La comunidad

"La Comunidad" is an autobiographical project that portrays the reconstruction of my community, San José, After the internal armed conflict in Guatemala.

"La Comunidad" is an autobiographical project that portrays my community, San José, located in Mixco, construed within the context of the internal armed conflict in Guatemala and in the post-war period. Several people originating from various places get organized to have access to basic living conditions and begin to inhabit this place. The majority are Mayan people who come from rural territories, forced to abandon their homes and rebuild their lives near the city.

My family is part of this forced migration and, growing up in this place, I decided to start documenting our experience. Initially, the intention was simply to create a family registry. However, the archive began to grow as other people in the community asked me to document their social events. Given that I had known most of them since I was a child, this allowed me to establish a closer and more intimate bond. The conversations I held with them were fundamental in determining what was important to record and what was not. Photography became the end result of long walks, conversations, visiting homes and participating in social events.

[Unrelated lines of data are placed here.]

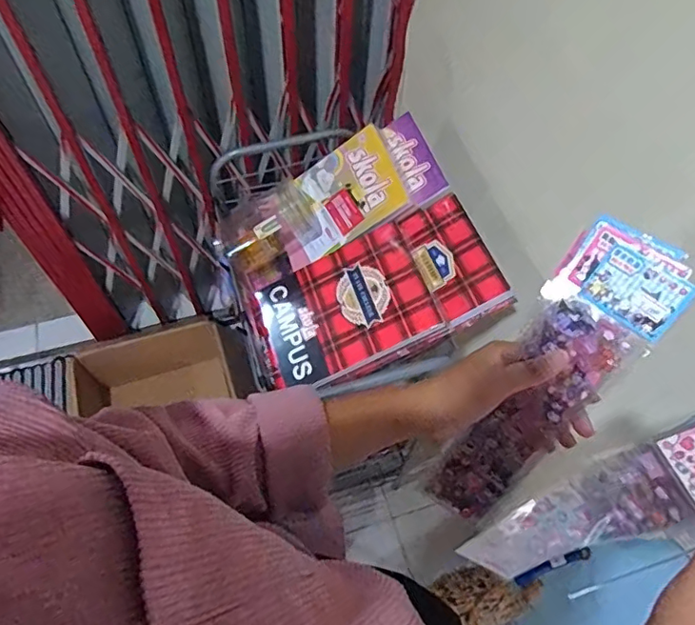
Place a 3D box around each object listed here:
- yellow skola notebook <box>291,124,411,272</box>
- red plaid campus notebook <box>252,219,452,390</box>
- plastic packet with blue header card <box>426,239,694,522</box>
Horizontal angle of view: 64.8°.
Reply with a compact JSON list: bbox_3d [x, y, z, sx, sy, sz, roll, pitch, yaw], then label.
[{"bbox_3d":[-0.018,-0.176,0.852,0.205,0.012,0.165,-30,62,20],"label":"yellow skola notebook"},{"bbox_3d":[-0.011,-0.001,0.765,0.244,0.023,0.185,-28,60,9],"label":"red plaid campus notebook"},{"bbox_3d":[0.149,0.070,0.433,0.065,0.270,0.017,42,33,19],"label":"plastic packet with blue header card"}]

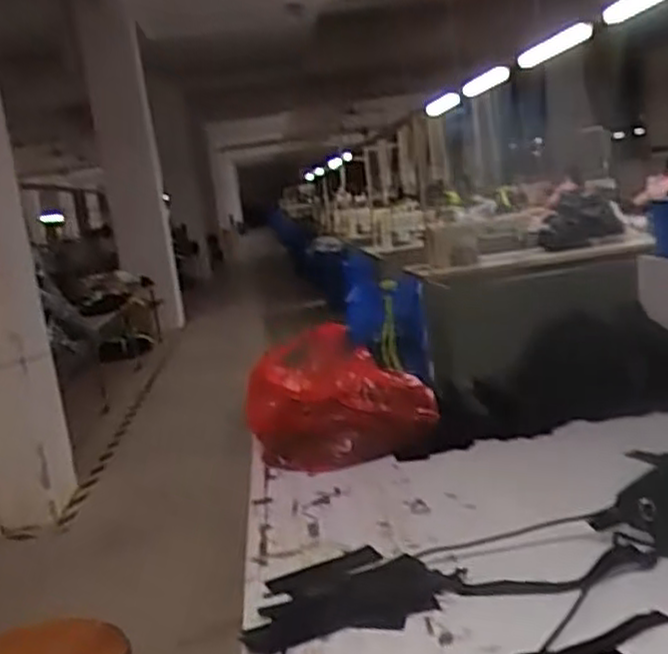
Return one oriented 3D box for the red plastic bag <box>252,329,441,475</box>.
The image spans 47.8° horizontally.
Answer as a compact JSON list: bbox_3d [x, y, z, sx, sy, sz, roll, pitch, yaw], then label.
[{"bbox_3d":[0.010,0.129,1.375,0.338,0.204,0.205,-8,10,-3],"label":"red plastic bag"}]

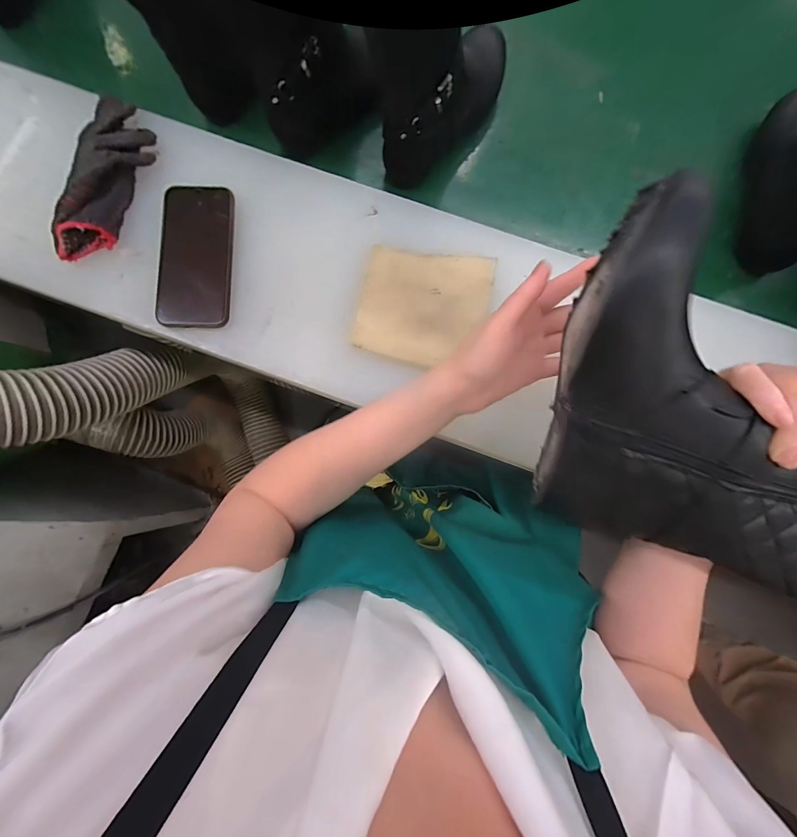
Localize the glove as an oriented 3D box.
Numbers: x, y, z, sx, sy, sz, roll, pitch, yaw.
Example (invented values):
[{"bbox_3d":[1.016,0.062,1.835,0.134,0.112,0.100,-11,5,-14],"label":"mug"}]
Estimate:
[{"bbox_3d":[-0.320,-0.265,0.387,0.072,0.029,0.191,11,84,1],"label":"glove"}]

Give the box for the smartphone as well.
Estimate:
[{"bbox_3d":[-0.219,-0.175,0.387,0.074,0.010,0.155,0,84,0],"label":"smartphone"}]

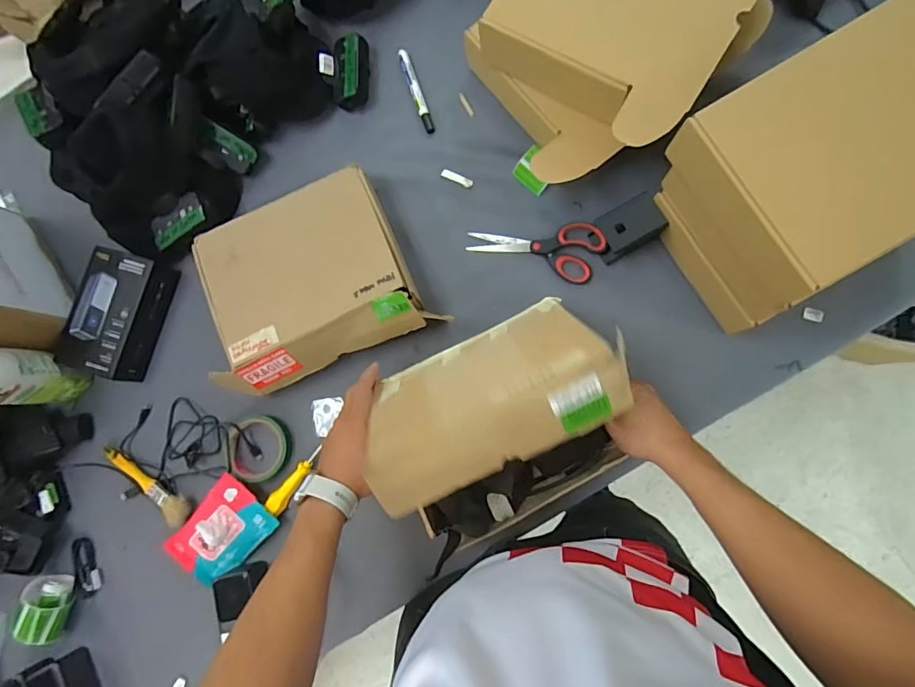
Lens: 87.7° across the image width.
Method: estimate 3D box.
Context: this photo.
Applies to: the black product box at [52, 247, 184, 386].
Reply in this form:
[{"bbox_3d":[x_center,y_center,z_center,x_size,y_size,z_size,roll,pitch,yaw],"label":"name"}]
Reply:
[{"bbox_3d":[-0.499,-0.040,0.704,0.108,0.061,0.181,16,85,8],"label":"black product box"}]

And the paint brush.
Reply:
[{"bbox_3d":[-0.445,0.199,0.682,0.160,0.024,0.035,36,88,9],"label":"paint brush"}]

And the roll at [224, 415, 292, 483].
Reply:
[{"bbox_3d":[-0.285,0.148,0.674,0.089,0.017,0.091,-1,83,6],"label":"roll"}]

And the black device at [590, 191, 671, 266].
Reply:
[{"bbox_3d":[0.227,-0.155,0.635,0.085,0.048,0.054,-29,81,2],"label":"black device"}]

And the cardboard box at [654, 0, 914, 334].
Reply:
[{"bbox_3d":[0.388,-0.177,0.523,0.230,0.220,0.206,-31,81,2],"label":"cardboard box"}]

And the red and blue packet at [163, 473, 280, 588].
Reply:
[{"bbox_3d":[-0.327,0.266,0.656,0.096,0.037,0.143,40,89,9],"label":"red and blue packet"}]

I belong to the generation that grew up in peace after war; I consider it important to record how communities and families rebuild after a trauma so profound that it altered our social relationships. Several of the photographs focus on celebrations of life; actions that seem like everyday actions but took generations to relive. As a K'iche' photographer, I consider that building a visual memory is an action of justice that portrays not only the trauma but what follows after having experienced it. 

Inhabiting the dreams of our ancestors is a way of doing them justice from the present; the war left invisible traces that continue to torment us, open wounds that, even if the passing years, will be difficult to heal. Anti-racist fictions throughout history have liberated us as a society, because they allowed our ancestors to find escape routes from coloniality and invasion.

Imagination and knowledge have been central to existing in the present, however, these forms of survival have been relegated to categories that subordinate their potential and invisiblize the collective transformation they have achieved. 

My practice as a photographer has been to stand from this place and reconstruct the narratives with which I want my people to be portrayed, through the awareness that photography plays with time; it has the ability to record the past but also be an image for the future. I want to record not only the trauma but also the reparation.